Even so, the clubs entered the third period even at 3-3.

However, a costly hooking penalty on Jonathan Marchessault just over eight minutes into the third put Tampa Bay on the power play, thus setting up the turning point in the game.

The Knights were four seconds away from killing off the penalty and returning to 5-on-5 action but fell victim to the Steven Stamkos special, a one-timer from the circle with deadly accuracy.

The Lightning captain potted the go-ahead goal at 10:16 of the third period, and the Lightning held on to the 4-3 lead until the final buzzer.

The Knights outshot the Lightning 41-19 on the night, but Vasilevskiy’s 38 saves helped Tampa steal the two points. The Lightning are now the best team in the NHL with 44 points.

The loss doesn’t affect Vegas’ standing in the Pacific Division but does leave the Knights more vulnerable, as most teams have several games in hand.

Even so, the Golden Knights’ true loss was not reflected in the box score or standings.

Stone was taken out in the neutral zone in the first period and remained on the ice after his right leg buckled awkwardly in the collision. Though he returned and scored his second goal of the game, he left the bench just under seven minutes into the second period and did not return.

Stone’s departure seemed to turn the tide for Vegas, and his health remains a concern moving forward, especially since he missed Sunday’s game and has been battling an injury all season.

He is critical to this team’s success.

But despite snapping a season-best five-game winning streak, there were positive takeaways from the loss.

For one thing, the Knights outplayed the best team in the NHL. That doesn’t matter in the standings, but it’s an encouraging step for a Vegas team that was in a very different position last month.

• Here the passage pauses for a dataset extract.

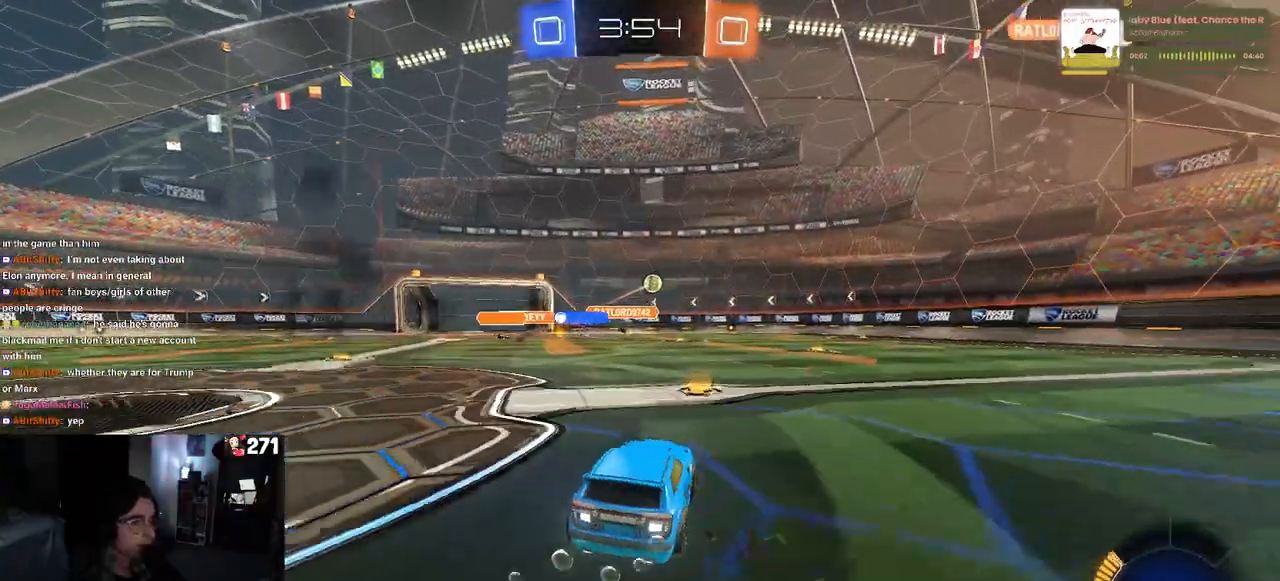
{"buttons": ["R2"], "left_stick": "right", "right_stick": "center", "events": [[17, "R1", "up"], [150, "left_stick", "center"], [217, "left_stick", "left"], [250, "R2", "up"], [267, "L2", "down"], [433, "R2", "down"], [433, "left_stick", "right"], [500, "L2", "up"]]}
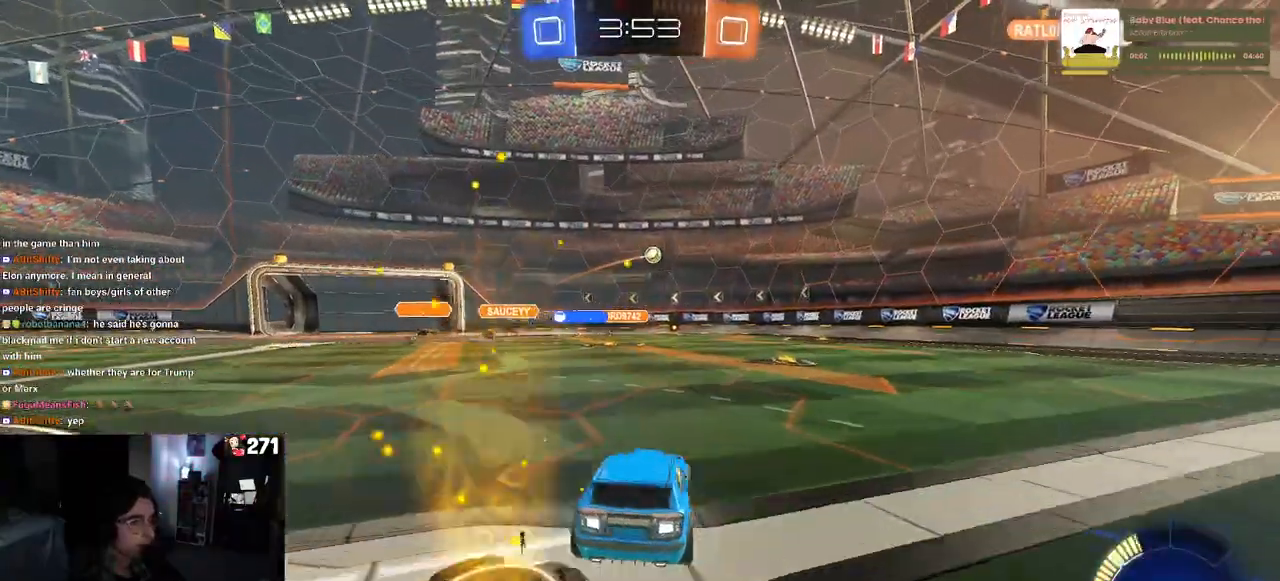
{"buttons": ["R2"], "left_stick": "left", "right_stick": "center", "events": [[67, "left_stick", "center"], [350, "left_stick", "left"]]}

This is especially true since the team was missing its top defense pair, with Pietrangelo in COVID protocol and Nic Hague day-to-day with an injury.

Robin Lehner is day-to-day as well.

It was not an inspiring performance in net, especially since scoring three goals is usually enough for a Vegas win. Brossoit stopped 15 of 19 shots for a .789 save percentage.

He did make some big stops, however, including a save on Corey Perry at the side of the net and a clutch pad save on Stamkos in the final minutes of regulation off a behind-the-net feed from Ondrej Palat.

But Vasilevskiy was the best player on the ice.

The Knights had several promising scoring chances late in the third, but Vasilevskiy shut the door. He kept Tampa in the game all night and withstood Vegas’ various offensive onslaughts, finishing the contest with a .927 save percentage. Brian Elliott, who played for three seconds when Vasilevskiy left the ice with an equipment issue, did not face a shot.

The Golden Knights were fairly disciplined even though a penalty led to the game-winning goal. Both teams went 1-for-2 on the power play.

Assuming the season resumes as scheduled following the holiday break, the Knights’ next matchup is Monday night against the Colorado Avalanche.